* [Given text]
────────────────

I’ve been looking for photographic examples but wondered if freight trains were ever (often?) parked in passenger train sheds or ran through A/D tracks through sheds like the Milwaukee Station’s type. (Not necessarily AT Milwaukee, literally). Thanks. I’ve purchased the Milwaukee Everett St. Station and may be able to use the shed (one section anyway) but it would cover some freight stub tracks if I do…would this be completely ludicrous or justifiable? I’m “proto-lancing” but don’t like to get too ridicuolous either. Thanks.
I think if at all possible, they wouldn’t run freights thru the passenger tracks / sheds. Generally if a station is/was on a mainline, tracks would be built bypassing the station so the freights wouldn’t interfere with the coming and going of passenger trains (and endanger careless passengers.)
St.Paul Union Depot was built on the Milwaukee Road mainline along the river in downtown St.Paul, on the west leg of a wye that connected with the GN/NP and other lines. Most of the tracks were stub end tracks with train sheds, but there were thru tracks that Milwaukee trains (and other trains that used trackage rights on the Milwaukee to reach the Milwaukee Road depot in downtown Minneapolis, like the Rock Island) used to load and unload passengers. Outside of those tracks, right along the river, they had tracks used for thru freight trains. I suppose it’s possible at some point a freight might have been detoured thru the passenger track / shed thru tracks because of track maintenance or a derailment etc. but I would think it would be a rare thing.
I suppose you might see the tracks along the edge of the tracks under the shed being used to unload express packages or US mail. But you might be better off using something like the Walthers “butterfly” platforms for your passenger tracks.
Yes,some times it was necessary due to space limitations in larger cities…However,if possible a by pass track would be used.
Thanks Stix and Brakie. This is all as I figured but if anyone comes across any photographic or career based anecdotal examples I’d love to see them. It’s always fun to be able to hold up a photocopy to a rivet counting visitor and say, “Well, here’s ONE example…” What would be a prototypical visual clue to place on the layout showing a freight detour to be taken through a passenger shed? Signal configurations? Painted sign? Something to show to layout visitors why my reality is being realistically “bent”. I’ve already considered butterfly platforms to be more fitting, but would like to play with the shed ideas a bit more just in case… What would be the maximum realistic distance to place a large shed away from a terminal or side/through Union Station? (feet/scale miles)…
Richmond, VA
Freight train along the passenger platform.

────────────────

* [Data]
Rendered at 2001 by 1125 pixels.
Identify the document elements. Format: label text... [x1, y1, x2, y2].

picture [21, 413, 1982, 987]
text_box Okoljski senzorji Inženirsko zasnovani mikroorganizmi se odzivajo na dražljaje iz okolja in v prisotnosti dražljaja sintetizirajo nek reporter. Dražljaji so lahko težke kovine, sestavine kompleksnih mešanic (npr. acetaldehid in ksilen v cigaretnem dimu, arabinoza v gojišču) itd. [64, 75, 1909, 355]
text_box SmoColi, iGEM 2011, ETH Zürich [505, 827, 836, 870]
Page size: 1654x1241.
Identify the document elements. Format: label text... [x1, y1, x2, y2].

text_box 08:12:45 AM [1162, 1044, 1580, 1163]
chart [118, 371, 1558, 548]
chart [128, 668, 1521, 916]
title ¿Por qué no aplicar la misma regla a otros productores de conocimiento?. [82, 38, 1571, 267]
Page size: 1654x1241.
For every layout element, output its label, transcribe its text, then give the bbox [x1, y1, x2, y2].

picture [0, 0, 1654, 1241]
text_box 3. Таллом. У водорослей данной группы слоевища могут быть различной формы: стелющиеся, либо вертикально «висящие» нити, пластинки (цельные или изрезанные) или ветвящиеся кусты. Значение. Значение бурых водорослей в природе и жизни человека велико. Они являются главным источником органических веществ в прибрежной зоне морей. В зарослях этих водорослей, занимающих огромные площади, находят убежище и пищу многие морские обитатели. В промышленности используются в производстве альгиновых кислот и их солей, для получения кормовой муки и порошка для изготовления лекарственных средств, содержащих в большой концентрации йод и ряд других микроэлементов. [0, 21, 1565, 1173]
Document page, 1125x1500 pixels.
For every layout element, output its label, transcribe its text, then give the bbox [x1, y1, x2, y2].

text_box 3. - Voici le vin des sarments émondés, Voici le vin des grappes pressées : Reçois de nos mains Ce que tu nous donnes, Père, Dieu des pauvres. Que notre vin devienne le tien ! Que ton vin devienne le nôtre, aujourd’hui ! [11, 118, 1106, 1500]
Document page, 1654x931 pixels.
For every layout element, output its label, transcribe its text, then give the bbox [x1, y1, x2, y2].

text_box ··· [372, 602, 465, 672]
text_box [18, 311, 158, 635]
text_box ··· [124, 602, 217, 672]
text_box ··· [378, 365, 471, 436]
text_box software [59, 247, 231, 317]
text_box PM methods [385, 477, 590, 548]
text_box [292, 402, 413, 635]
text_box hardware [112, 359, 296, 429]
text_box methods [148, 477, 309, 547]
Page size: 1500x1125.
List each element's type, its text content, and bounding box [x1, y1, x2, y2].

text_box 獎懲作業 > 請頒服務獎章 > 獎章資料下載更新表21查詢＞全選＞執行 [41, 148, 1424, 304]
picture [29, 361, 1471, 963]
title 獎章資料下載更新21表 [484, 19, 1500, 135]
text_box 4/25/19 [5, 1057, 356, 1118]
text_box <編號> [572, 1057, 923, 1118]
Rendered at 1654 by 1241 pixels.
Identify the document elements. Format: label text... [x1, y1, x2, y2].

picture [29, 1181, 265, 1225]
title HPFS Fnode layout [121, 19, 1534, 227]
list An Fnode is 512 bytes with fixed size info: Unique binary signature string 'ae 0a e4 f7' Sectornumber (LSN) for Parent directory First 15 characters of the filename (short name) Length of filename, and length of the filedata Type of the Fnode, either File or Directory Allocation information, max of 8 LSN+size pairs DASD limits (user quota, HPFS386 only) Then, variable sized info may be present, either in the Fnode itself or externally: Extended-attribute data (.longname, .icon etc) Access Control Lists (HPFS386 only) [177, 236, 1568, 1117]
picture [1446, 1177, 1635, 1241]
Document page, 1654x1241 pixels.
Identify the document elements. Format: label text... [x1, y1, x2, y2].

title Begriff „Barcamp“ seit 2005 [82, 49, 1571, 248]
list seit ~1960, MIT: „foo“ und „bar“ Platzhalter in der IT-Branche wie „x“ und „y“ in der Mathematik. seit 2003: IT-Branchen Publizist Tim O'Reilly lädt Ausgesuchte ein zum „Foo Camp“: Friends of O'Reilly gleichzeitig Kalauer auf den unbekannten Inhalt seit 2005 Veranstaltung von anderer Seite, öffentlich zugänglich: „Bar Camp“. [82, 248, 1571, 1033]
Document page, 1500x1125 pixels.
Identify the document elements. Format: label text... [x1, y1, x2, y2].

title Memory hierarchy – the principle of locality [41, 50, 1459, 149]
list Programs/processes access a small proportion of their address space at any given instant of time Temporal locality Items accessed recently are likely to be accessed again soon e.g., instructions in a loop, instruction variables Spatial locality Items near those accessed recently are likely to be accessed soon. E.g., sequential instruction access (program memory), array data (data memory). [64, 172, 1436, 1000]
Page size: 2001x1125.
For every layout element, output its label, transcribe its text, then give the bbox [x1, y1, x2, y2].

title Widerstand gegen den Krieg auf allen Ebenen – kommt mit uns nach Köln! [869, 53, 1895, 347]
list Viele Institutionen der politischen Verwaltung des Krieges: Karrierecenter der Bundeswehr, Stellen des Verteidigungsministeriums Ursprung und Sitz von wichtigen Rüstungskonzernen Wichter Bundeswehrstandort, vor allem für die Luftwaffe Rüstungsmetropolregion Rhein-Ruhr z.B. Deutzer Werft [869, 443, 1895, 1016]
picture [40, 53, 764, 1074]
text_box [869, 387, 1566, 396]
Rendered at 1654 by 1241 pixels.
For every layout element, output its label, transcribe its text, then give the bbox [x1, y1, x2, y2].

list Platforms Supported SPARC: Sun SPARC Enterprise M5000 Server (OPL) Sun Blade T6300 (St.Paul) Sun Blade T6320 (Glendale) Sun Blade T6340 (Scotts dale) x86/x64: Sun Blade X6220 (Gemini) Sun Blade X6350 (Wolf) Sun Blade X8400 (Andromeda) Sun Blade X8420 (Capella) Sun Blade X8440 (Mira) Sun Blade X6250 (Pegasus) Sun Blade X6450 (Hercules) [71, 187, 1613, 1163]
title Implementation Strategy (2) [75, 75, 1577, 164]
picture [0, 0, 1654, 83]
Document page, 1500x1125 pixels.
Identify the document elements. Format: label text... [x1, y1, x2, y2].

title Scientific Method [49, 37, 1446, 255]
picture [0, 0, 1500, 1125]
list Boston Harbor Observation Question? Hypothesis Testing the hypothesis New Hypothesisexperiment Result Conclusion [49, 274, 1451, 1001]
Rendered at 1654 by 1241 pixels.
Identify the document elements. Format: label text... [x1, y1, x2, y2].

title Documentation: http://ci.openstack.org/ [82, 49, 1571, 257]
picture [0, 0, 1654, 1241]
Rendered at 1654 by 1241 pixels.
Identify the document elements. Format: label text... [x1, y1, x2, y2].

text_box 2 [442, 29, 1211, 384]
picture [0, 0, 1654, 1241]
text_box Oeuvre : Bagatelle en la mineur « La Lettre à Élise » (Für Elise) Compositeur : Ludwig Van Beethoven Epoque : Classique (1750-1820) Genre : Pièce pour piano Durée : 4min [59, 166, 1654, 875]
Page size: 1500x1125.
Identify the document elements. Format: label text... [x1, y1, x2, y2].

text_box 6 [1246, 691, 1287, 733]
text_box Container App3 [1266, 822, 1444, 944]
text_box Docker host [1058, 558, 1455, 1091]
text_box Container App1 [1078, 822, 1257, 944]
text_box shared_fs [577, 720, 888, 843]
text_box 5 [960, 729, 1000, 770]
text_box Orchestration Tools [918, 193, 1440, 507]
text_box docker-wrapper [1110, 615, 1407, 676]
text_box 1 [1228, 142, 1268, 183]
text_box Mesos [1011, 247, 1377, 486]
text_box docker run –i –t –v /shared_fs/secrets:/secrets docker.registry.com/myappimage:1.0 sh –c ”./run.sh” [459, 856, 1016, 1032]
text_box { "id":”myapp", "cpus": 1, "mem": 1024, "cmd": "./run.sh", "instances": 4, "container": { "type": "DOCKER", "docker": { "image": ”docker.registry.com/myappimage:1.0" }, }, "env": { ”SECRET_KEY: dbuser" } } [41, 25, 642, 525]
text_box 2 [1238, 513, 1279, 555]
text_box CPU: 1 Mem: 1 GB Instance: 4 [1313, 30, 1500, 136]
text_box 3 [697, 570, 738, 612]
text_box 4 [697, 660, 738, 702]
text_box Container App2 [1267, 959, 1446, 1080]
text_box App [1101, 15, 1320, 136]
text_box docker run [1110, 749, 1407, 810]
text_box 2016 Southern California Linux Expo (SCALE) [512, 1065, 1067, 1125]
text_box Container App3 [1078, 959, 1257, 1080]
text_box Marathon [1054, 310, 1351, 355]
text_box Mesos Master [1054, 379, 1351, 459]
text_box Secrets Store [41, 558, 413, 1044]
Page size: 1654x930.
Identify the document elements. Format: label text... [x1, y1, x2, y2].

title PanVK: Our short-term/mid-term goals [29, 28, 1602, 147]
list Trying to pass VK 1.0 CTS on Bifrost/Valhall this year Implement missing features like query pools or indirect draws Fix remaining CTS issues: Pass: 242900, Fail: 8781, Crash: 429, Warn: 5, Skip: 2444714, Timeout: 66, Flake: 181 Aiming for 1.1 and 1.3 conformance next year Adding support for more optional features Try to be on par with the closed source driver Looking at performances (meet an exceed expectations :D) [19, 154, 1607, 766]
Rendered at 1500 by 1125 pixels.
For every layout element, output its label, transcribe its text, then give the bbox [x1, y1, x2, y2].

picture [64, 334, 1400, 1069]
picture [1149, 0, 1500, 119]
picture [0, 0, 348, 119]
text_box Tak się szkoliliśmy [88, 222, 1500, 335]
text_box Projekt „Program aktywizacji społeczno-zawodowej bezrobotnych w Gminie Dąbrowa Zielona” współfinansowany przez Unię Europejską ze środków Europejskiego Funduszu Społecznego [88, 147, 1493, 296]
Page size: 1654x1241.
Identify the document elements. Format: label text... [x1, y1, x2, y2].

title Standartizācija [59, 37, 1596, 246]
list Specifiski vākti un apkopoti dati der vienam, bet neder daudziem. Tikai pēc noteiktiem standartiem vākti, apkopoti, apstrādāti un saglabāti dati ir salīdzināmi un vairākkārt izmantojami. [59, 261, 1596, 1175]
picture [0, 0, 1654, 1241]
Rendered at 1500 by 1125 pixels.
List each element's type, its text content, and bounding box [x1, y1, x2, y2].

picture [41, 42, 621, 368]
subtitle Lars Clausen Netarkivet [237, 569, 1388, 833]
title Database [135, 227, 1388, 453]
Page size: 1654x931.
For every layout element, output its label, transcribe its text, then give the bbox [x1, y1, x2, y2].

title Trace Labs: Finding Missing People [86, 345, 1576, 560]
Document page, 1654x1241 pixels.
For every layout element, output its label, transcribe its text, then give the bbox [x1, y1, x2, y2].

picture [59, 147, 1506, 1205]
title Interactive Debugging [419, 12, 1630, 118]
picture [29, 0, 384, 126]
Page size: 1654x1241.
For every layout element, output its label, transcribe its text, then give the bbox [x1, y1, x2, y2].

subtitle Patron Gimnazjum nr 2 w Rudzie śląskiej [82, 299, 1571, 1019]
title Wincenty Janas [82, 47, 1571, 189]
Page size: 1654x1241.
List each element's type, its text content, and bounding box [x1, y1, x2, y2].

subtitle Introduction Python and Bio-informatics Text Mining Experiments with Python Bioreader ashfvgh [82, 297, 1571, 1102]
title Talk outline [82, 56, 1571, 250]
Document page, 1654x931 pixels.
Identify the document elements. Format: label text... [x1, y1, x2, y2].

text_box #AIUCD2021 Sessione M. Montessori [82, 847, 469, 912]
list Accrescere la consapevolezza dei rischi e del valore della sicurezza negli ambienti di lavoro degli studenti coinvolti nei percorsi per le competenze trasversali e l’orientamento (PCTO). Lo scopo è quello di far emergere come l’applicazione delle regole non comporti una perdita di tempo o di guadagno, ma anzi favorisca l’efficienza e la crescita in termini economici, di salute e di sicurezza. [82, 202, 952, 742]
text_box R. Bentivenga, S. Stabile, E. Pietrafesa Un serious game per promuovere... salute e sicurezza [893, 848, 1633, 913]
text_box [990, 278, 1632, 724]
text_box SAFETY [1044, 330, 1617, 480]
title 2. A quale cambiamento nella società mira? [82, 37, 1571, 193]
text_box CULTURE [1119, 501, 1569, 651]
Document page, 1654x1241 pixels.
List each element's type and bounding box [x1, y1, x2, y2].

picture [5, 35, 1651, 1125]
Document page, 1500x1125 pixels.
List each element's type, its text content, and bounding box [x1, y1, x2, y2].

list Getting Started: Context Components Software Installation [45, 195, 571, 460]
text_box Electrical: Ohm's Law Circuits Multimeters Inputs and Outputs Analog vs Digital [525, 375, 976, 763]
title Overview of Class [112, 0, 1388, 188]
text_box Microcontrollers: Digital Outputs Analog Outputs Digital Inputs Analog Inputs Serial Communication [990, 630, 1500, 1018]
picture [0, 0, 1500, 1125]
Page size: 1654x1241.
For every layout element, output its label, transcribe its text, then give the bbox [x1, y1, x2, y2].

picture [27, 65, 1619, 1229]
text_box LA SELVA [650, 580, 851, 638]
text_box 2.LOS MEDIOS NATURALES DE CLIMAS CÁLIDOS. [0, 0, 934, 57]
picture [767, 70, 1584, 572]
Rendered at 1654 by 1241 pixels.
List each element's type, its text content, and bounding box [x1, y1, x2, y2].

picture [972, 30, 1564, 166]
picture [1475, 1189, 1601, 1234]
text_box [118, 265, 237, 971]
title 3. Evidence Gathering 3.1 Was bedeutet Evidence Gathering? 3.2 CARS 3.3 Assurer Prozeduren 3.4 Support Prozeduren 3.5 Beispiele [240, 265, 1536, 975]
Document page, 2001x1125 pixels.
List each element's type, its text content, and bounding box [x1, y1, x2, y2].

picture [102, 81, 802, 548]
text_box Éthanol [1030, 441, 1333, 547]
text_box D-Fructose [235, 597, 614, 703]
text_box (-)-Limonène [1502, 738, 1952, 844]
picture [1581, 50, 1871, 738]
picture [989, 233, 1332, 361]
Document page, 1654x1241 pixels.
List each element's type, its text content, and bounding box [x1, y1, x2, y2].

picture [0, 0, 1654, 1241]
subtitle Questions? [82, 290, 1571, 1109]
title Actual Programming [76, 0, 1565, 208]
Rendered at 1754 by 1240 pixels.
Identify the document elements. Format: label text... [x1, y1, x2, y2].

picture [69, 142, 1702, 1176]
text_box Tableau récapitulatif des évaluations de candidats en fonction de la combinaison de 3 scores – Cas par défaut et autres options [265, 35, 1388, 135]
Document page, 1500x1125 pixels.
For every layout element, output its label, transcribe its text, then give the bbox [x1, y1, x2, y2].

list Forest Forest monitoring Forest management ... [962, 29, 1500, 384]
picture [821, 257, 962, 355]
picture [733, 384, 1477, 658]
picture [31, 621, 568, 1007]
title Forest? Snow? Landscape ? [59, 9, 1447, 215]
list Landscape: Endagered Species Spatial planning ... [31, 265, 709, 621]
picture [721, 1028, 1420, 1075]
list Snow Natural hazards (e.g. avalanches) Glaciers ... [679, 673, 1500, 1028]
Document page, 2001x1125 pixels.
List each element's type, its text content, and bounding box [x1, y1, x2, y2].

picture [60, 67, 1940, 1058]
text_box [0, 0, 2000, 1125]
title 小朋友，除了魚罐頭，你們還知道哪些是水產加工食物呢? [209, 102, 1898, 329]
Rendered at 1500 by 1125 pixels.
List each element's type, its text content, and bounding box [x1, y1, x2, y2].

────────────────

* [Problem statement] Revise the part of the train shed thread that opens with the words containing "I suppose you" and closes with "your passenger tracks.", putting "newspapers" in place of "express packages".

* [Full solution]
I suppose you might see the tracks along the edge of the tracks under the shed being used to unload newspapers or US mail. But you might be better off using something like the Walthers “butterfly” platforms for your passenger tracks.